■ Stated goal 1 ■
In the fellowship award description, how many years of training do SPRF awards involve?

■ Document extract ■
SPRF awards involve two years of training under the sponsorship of established scientists and encourage Postdoctoral Fellows to perform independent research. NSF seeks to promote the participation of scientists from all segments of the scientific community, including those from underrepresented groups, in its research programs and activities; the postdoctoral period is considered to be an important level of professional development in attaining this goal.
Each Postdoctoral Fellow must address important scientific questions that advance their respective disciplinary fields. Under the sponsorship of Dr. Jenny Goldstein at Cornell University, this postdoctoral fellowship award supports an early career scientist investigating the social benefits and barriers to integrating new data and technologies in fisheries science and management.

■ Stated goal 2 ■
Please change "Rendered" to "Displayed" in the listing, starting at its first line and ending at the line containing "picture [228, 721, 1013, 1289]". Give back only those lines, with nothing else altered.

Items from a dataset:
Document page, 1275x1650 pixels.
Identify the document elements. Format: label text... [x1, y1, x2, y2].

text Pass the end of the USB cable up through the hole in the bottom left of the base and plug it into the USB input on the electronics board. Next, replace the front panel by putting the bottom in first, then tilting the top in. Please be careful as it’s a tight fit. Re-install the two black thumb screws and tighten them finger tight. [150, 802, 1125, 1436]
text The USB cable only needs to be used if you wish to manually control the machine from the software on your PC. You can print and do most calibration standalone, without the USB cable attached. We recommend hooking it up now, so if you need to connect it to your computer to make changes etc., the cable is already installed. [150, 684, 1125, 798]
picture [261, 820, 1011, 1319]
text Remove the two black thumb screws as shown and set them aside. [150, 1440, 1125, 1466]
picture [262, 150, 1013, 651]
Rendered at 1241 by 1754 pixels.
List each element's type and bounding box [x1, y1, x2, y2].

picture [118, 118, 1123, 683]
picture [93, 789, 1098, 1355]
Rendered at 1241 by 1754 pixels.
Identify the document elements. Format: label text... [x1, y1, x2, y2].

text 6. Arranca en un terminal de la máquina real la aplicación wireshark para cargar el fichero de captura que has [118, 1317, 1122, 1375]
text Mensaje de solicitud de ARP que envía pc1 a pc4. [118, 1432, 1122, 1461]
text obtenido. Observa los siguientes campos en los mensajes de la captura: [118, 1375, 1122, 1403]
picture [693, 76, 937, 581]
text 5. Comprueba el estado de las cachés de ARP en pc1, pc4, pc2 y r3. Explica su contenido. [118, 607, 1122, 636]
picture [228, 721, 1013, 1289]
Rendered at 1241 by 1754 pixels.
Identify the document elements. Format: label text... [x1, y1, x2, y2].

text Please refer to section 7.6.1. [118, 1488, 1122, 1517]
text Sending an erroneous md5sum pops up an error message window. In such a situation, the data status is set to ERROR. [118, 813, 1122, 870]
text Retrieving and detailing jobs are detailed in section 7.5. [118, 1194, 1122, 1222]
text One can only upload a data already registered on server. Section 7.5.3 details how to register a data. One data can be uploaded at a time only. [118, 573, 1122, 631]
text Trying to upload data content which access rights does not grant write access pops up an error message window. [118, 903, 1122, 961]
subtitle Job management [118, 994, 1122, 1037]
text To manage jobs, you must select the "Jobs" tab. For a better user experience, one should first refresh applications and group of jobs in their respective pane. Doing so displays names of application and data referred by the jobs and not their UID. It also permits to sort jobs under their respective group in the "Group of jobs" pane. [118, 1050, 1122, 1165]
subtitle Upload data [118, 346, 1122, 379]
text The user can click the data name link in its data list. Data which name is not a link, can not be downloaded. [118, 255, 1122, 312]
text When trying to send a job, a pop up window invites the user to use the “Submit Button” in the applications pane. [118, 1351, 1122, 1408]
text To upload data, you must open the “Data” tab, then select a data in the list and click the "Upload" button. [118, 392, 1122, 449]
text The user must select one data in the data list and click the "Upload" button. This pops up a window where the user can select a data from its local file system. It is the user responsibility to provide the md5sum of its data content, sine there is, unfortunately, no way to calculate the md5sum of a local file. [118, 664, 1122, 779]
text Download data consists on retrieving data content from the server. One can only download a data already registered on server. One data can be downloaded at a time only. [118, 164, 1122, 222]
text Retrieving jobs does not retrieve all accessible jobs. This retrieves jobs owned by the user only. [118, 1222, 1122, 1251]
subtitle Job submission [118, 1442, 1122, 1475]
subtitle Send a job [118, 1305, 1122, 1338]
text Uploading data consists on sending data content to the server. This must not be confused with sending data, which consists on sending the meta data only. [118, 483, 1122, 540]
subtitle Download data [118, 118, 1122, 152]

■ Answer 1 ■
Two years.

■ Answer 2 ■
Document page, 1275x1650 pixels.
Identify the document elements. Format: label text... [x1, y1, x2, y2].

text Pass the end of the USB cable up through the hole in the bottom left of the base and plug it into the USB input on the electronics board. Next, replace the front panel by putting the bottom in first, then tilting the top in. Please be careful as it’s a tight fit. Re-install the two black thumb screws and tighten them finger tight. [150, 802, 1125, 1436]
text The USB cable only needs to be used if you wish to manually control the machine from the software on your PC. You can print and do most calibration standalone, without the USB cable attached. We recommend hooking it up now, so if you need to connect it to your computer to make changes etc., the cable is already installed. [150, 684, 1125, 798]
picture [261, 820, 1011, 1319]
text Remove the two black thumb screws as shown and set them aside. [150, 1440, 1125, 1466]
picture [262, 150, 1013, 651]
Displayed at 1241 by 1754 pixels.
List each element's type and bounding box [x1, y1, x2, y2].

picture [118, 118, 1123, 683]
picture [93, 789, 1098, 1355]
Displayed at 1241 by 1754 pixels.
Identify the document elements. Format: label text... [x1, y1, x2, y2].

text 6. Arranca en un terminal de la máquina real la aplicación wireshark para cargar el fichero de captura que has [118, 1317, 1122, 1375]
text Mensaje de solicitud de ARP que envía pc1 a pc4. [118, 1432, 1122, 1461]
text obtenido. Observa los siguientes campos en los mensajes de la captura: [118, 1375, 1122, 1403]
picture [693, 76, 937, 581]
text 5. Comprueba el estado de las cachés de ARP en pc1, pc4, pc2 y r3. Explica su contenido. [118, 607, 1122, 636]
picture [228, 721, 1013, 1289]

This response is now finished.